## TASK GOAL
Output every line of the entries below as a Markdown table with the columns Number and Text. Skip blank lines and leave the pictures out.

## DATA RECORDS
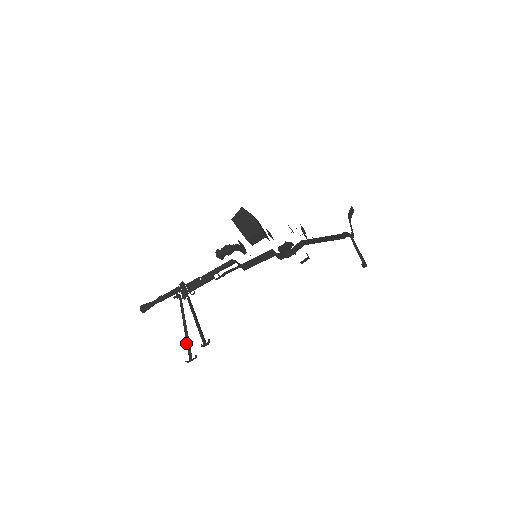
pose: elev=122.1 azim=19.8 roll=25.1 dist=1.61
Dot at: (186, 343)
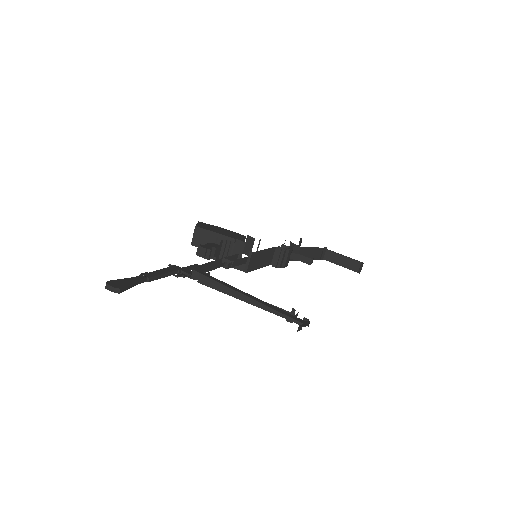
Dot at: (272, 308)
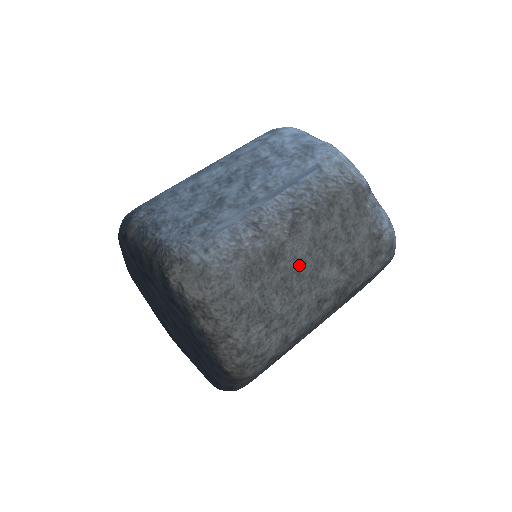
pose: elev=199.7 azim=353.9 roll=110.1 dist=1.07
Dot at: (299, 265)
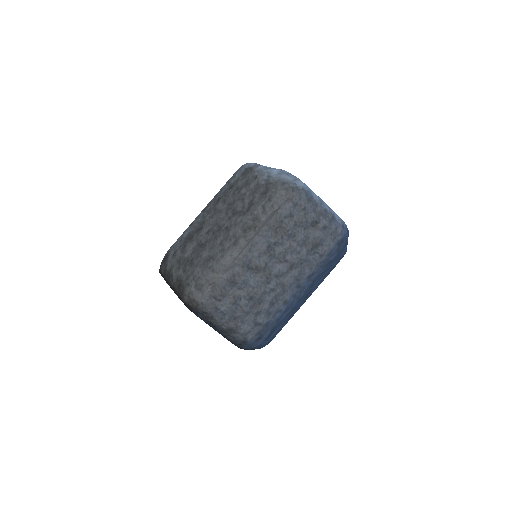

## EXERCISE OUTPUT
| Number | Text |
|---|---|
| 1 | pose: elev=122.1 azim=19.8 roll=25.1 dist=1.61 |
| 2 | Dot at: (186, 343) |
| 3 | Dot at: (272, 308) |
| 4 | pose: elev=199.7 azim=353.9 roll=110.1 dist=1.07 |
| 5 | Dot at: (299, 265) |